Usaram uma rota diferente dessa vez, e toda perturbação que poderiam sentir por estar lá se dissipou no ar fresco de outro dia perfeito. Eles chegaram a uma pequena alcova bem acima do deserto e se sentaram para descansar.
Nos meses decorridos desde o ataque, Cappelle teve muito tempo para pensar sobre o que poderia ter acontecido se April não voltasse para buscá-lo naquele dia. Sua única lembrança depois de desmaiar é o vislumbre de um tapete espesso de abelhas mortas cobrindo a saliência no penhasco e então, entrando no seu campo de visão, os tênis vermelhos de April.

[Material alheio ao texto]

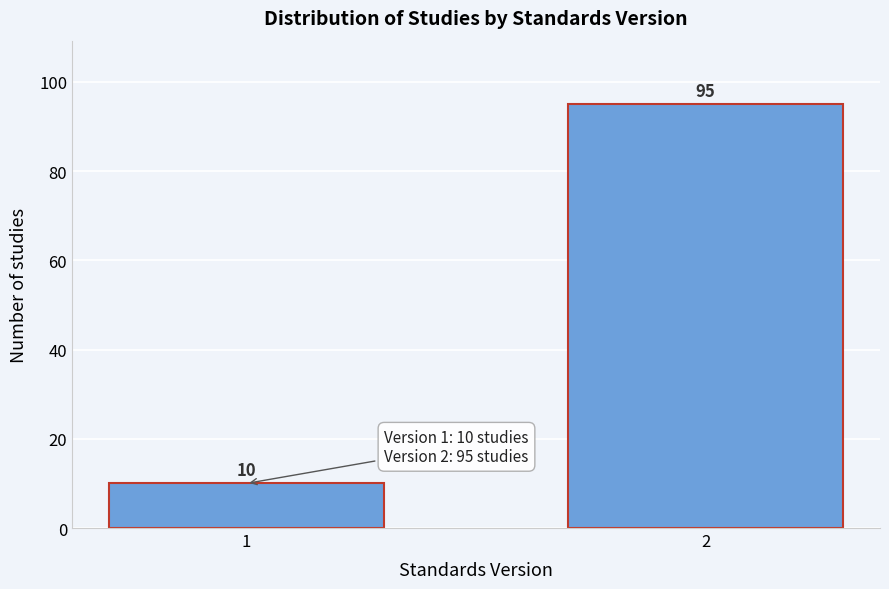

Reading right to left, transcribe all the data shown in this chart.

2=95	1=10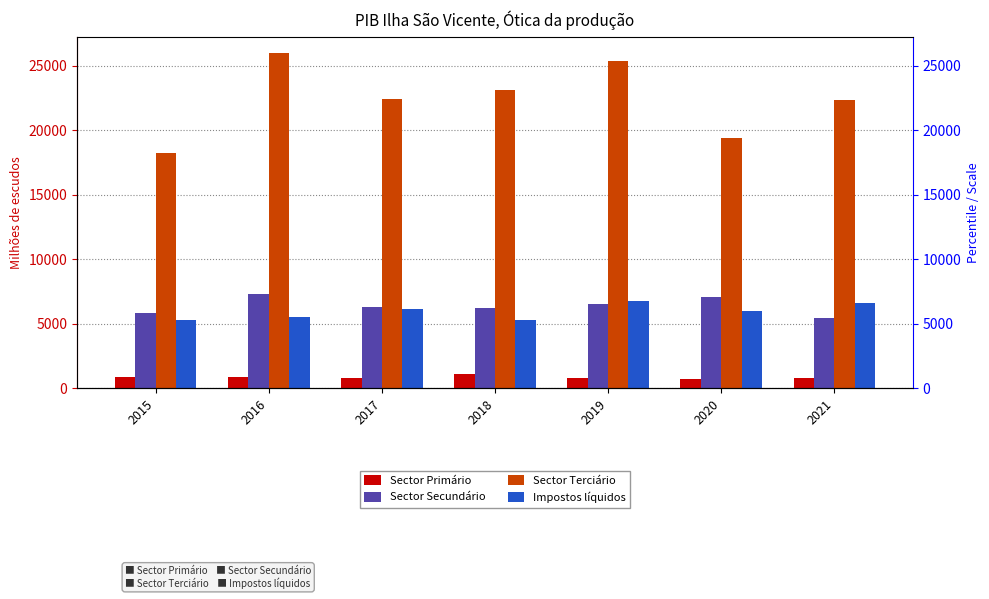

How many bars are there in each group?

4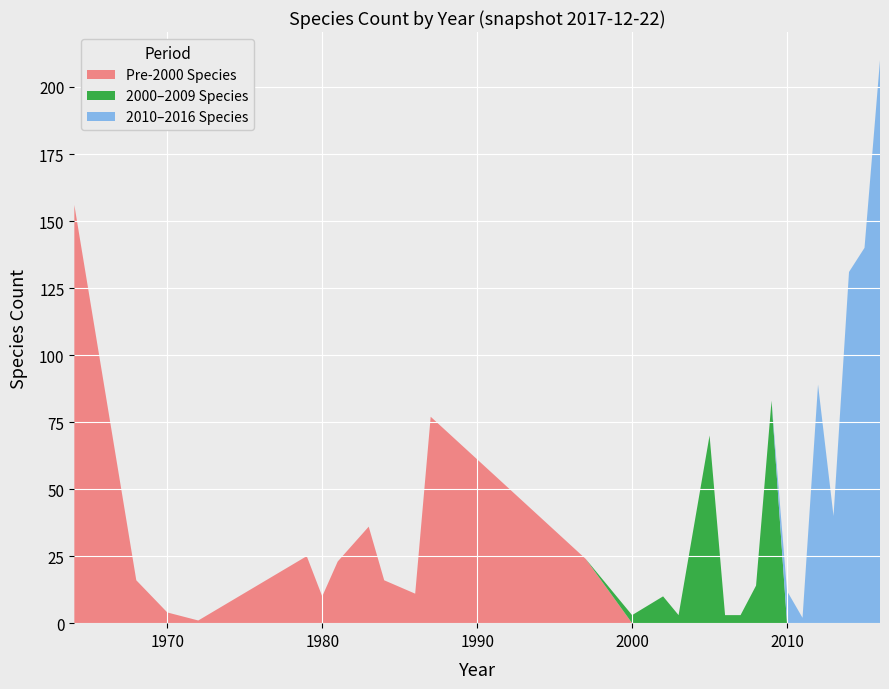

Reading left to right, extract all data points from this chart.

speciesCount: 156	16	4	1	25	10	23	36	16	11	77	24	3	10	3	70	3	3	14	83	12	2	89	40	131	140	210
year_norm: 1964	1968	1970	1972	1979	1980	1981	1983	1984	1986	1987	1997	2000	2002	2003	2005	2006	2007	2008	2009	2010	2011	2012	2013	2014	2015	2016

Na saliência, ele tentou dizer a April o quanto se sentia agradecido pelo que o outro fizera, mas o amigo deixou claro que não tinha feito nada demais. Não fora nem mesmo uma escolha. “Não havia como ele não tentar me ajudar”, diz Cappelle.
Os dois ficaram apreciando a vista. Os Montes Franklin ficavam a oeste, nebulosos e indistintos. Ao norte, a 140 quilômetros, dava para ver o leve contorno dos Montes Sacramento contra um céu que parecia interminável. O sol estava certo; a brisa, leve. Eles tornaram a se levantar, a corda forte e segura conectando os dois, e voltaram pela pedra.